Par Michelle Gumede
Revers slicé électrisant, manœuvre éclair du fauteuil roulant et Kgothatso Montjane, la joueuse de tennis handisport la mieux classée d'Afrique du Sud, s'arrête net, le regard conquérant fixé sur le court. La joueuse de 34 ans, pommettes saillantes et visage décidé, s'est hissée au sommet du classement mondial et a déjà participé à trois éditions des Jeux paralympiques, en attendant le rendez-vous de Tokyo cet été.
1ère sud-africaine noire à Wimbledon
Attrapant la balle suivante, logée dans les jantes métalliques de son fauteuil spécialement conçu, la gauchère sert avec tant d'agilité et de précision qu'il est difficile de croire que cette pro a tenu sa première raquette un peu par hasard. Et franchement sur le tard, à 19 ans. "Je n'ai pas été soigneusement préparée à ça", reconnaît avec simplicité la sportive lors d'un entraînement à Pretoria. "Je dois rattraper mon retard, j'y consacre beaucoup d'heures. Pour devenir la meilleure, il faut travailler super dur". "KG", comme elle est surnommée, est entrée dans l'histoire en 2018 en devenant la toute première Sud-Africaine noire à participer à Wimbledon. Son prochain objectif : les Jeux paralympiques de Tokyo en août 2021. "Peu importe la couleur de la médaille. Si je peux me dépasser pour monter sur le podium, ce sera suffisant".
Stigmatisations et inadaptations
S'extirpant de sa chaise en titane et en fibre de carbone, l'as du tennis, qui mesure 1,54 m, porte une prothèse à la jambe gauche. Certains des doigts de sa main droite ne sont pas complètement formés. Née avec un défaut congénital dans la région rurale du Limpopo (nord-est), sa famille n'a jamais été gênée par son handicap et s'attendait à ce qu'elle aide à la maison comme toutes les filles du village. Mais dehors, elle était stigmatisée. "Malheureusement, quand on est enfant, on ne comprend pas pourquoi les gens nous fixent, nous regardent différemment", dit-elle. Ce n'est qu'à douze ans, lorsque sa famille parvient à l'inscrire dans une école adaptée, que son handicap commence à être pris en compte. Malgré le manque d'installations sportives, l'adolescente s'enthousiasme pour le basket, l'athlétisme et le tennis de table. Abasourdie lorsqu'elle est choisie par ses professeurs au hasard pour participer à un stage de tennis, elle joue contre d'autres enfants d'écoles spécialisées. "Nous n'avions même pas de court", dit-elle les yeux écarquillés. "Ils m'ont donné une raquette et j'ai dû me débrouiller", ajoute-t-elle en riant.

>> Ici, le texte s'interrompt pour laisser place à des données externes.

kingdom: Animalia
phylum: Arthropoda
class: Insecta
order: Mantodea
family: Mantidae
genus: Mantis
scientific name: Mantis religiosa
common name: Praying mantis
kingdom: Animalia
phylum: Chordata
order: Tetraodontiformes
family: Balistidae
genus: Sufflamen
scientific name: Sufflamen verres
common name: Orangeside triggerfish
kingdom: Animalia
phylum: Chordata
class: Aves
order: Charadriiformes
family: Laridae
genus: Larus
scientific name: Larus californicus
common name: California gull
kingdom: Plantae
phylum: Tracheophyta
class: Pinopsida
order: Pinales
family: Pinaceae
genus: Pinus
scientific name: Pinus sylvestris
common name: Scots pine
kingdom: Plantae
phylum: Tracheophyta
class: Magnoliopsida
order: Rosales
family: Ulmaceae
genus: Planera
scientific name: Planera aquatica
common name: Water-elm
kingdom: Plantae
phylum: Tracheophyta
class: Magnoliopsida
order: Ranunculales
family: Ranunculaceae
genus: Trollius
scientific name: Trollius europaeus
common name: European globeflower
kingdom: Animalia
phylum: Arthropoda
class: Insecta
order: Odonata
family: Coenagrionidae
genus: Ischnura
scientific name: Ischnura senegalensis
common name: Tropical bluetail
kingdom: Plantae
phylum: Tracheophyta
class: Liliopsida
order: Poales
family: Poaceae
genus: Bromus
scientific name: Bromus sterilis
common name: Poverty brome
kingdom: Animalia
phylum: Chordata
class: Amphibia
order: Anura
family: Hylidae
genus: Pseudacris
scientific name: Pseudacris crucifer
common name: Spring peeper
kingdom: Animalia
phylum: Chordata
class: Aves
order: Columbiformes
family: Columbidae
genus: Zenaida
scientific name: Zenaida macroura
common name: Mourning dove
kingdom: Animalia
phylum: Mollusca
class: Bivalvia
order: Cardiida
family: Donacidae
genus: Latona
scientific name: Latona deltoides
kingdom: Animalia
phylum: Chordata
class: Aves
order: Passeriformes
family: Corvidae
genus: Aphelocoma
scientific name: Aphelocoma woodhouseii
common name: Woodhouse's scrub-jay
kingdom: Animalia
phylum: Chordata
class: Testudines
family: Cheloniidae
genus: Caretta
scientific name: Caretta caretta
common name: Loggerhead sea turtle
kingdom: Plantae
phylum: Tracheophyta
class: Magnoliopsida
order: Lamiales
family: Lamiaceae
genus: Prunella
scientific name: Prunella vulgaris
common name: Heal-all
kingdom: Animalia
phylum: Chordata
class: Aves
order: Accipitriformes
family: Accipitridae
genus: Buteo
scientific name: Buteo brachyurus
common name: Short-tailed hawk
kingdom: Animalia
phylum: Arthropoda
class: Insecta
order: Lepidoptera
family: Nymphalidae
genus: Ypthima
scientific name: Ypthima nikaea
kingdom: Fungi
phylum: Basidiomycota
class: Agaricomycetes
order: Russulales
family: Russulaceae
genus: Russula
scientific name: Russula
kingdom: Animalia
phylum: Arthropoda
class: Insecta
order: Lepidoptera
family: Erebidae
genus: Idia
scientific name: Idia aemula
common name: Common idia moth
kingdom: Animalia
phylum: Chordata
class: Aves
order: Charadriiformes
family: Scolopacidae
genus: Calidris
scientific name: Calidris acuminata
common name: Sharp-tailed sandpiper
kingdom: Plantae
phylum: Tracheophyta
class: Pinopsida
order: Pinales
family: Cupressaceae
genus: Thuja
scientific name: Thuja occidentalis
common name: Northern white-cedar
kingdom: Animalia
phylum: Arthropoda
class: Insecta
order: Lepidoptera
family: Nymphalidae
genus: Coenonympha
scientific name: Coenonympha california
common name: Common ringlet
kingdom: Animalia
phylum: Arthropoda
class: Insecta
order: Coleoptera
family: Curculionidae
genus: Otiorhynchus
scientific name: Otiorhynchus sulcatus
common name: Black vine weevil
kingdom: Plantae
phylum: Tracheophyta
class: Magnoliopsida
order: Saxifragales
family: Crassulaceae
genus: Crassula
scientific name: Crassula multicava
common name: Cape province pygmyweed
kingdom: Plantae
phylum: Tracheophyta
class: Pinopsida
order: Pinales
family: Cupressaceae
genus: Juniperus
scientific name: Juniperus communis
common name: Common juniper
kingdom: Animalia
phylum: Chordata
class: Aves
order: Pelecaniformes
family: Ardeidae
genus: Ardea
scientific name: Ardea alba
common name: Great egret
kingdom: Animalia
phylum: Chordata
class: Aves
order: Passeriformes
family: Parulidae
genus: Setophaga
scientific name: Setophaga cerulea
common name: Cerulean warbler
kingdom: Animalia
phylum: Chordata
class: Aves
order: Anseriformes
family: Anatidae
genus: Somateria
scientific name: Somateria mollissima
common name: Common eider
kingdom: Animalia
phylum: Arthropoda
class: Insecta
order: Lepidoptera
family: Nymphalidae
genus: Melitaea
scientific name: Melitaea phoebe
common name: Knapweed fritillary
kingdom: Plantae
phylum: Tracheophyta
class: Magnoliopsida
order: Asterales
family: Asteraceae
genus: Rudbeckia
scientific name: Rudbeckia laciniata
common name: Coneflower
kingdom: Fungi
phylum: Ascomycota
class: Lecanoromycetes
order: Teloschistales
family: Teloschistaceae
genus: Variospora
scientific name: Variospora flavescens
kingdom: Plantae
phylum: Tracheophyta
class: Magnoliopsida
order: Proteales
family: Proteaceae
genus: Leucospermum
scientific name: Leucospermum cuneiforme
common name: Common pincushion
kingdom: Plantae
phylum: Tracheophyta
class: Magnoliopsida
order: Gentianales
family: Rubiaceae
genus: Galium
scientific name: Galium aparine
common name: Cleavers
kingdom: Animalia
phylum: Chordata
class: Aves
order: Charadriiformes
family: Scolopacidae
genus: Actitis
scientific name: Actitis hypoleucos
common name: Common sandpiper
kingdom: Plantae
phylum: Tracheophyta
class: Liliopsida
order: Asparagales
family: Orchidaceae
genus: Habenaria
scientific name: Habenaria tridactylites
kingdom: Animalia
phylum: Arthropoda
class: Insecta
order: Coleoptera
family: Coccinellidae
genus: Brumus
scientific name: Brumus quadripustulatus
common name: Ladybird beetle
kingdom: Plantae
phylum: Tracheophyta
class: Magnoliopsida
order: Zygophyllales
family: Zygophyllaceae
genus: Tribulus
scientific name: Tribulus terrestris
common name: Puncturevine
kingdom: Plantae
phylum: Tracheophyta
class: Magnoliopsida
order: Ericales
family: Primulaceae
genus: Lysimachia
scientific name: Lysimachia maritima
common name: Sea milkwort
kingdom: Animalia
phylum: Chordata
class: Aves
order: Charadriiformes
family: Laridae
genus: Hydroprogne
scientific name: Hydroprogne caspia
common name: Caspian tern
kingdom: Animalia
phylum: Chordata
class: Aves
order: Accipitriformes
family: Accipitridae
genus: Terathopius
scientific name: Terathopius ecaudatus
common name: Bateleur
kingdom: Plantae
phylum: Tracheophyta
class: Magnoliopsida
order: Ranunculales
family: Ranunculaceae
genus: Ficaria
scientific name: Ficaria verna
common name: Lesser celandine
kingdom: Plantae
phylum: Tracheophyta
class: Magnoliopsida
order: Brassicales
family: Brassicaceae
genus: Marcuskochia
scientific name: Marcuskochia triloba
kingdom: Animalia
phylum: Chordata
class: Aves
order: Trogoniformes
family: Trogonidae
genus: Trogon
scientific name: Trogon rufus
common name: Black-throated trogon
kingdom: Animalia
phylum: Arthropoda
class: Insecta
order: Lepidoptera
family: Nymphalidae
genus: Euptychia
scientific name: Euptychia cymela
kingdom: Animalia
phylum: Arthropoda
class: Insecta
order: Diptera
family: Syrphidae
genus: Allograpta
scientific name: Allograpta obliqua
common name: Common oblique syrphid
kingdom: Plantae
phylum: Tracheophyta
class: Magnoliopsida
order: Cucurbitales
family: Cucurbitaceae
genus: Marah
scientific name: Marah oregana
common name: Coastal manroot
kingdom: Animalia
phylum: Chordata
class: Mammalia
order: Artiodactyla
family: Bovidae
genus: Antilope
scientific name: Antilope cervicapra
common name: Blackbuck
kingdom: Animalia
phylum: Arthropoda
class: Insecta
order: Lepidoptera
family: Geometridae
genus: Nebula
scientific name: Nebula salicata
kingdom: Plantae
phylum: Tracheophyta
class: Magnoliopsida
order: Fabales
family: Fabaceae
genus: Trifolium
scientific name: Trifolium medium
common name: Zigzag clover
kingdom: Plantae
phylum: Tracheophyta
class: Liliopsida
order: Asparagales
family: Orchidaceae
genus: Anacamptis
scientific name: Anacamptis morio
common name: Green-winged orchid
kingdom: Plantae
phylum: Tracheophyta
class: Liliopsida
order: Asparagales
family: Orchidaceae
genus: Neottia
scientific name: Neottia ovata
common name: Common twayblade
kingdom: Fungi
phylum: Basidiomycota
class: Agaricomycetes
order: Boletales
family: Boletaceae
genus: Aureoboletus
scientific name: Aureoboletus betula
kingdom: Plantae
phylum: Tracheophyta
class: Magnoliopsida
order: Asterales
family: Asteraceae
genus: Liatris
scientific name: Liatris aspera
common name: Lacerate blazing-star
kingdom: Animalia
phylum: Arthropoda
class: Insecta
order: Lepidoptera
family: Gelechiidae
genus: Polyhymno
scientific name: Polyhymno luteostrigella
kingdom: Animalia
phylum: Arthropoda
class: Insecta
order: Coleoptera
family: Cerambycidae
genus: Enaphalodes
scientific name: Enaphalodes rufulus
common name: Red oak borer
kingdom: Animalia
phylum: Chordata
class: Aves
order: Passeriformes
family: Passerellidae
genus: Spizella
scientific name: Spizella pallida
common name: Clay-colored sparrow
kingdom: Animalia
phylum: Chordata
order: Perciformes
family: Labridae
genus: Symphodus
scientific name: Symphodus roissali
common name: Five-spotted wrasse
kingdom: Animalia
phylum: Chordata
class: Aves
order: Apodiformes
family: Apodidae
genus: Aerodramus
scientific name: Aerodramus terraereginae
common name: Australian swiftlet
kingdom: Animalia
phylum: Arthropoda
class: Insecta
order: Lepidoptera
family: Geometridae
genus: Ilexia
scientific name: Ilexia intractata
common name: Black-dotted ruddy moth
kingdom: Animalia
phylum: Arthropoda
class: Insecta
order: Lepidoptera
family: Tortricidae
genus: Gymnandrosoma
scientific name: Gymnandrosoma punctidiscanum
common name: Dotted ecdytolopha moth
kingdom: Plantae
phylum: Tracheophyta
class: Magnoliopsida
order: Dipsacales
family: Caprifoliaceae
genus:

Para-tennis : seul handisport proposé
La jeune femme continue le tennis, pratiquant dans le hall du lycée. "Nous devions diviser l'espace avec des chaises, il n'y avait pas de filet", se souvient-elle. En rentrant à l'université, elle est persuadée que tout ça est derrière elle. Mais le tennis en fauteuil roulant était alors "le seul" handisport proposé. "Et j'adore faire du sport. Alors j'ai rejoint le groupe, pas vraiment le choix", ajoute-t-elle, précisant rapidement que ses équipiers l'ont aidée à professionnaliser son style de jeu. Il est 19 heures. Elle sert encore, l'effort est invisible. Elle se déplace avec la grâce d'une ballerine, poussant rapidement son adversaire valide à réclamer une pause pour boire. Attachée dans la chaise, au niveau des mollets et de la taille, toute sa force se concentre dans le haut du corps et les bras. "Tout est pareil, sauf que n'avons pas de mouvements latéraux, on doit bouger de façon plus circulaire". Et que les règles permettent à la balle deux rebonds.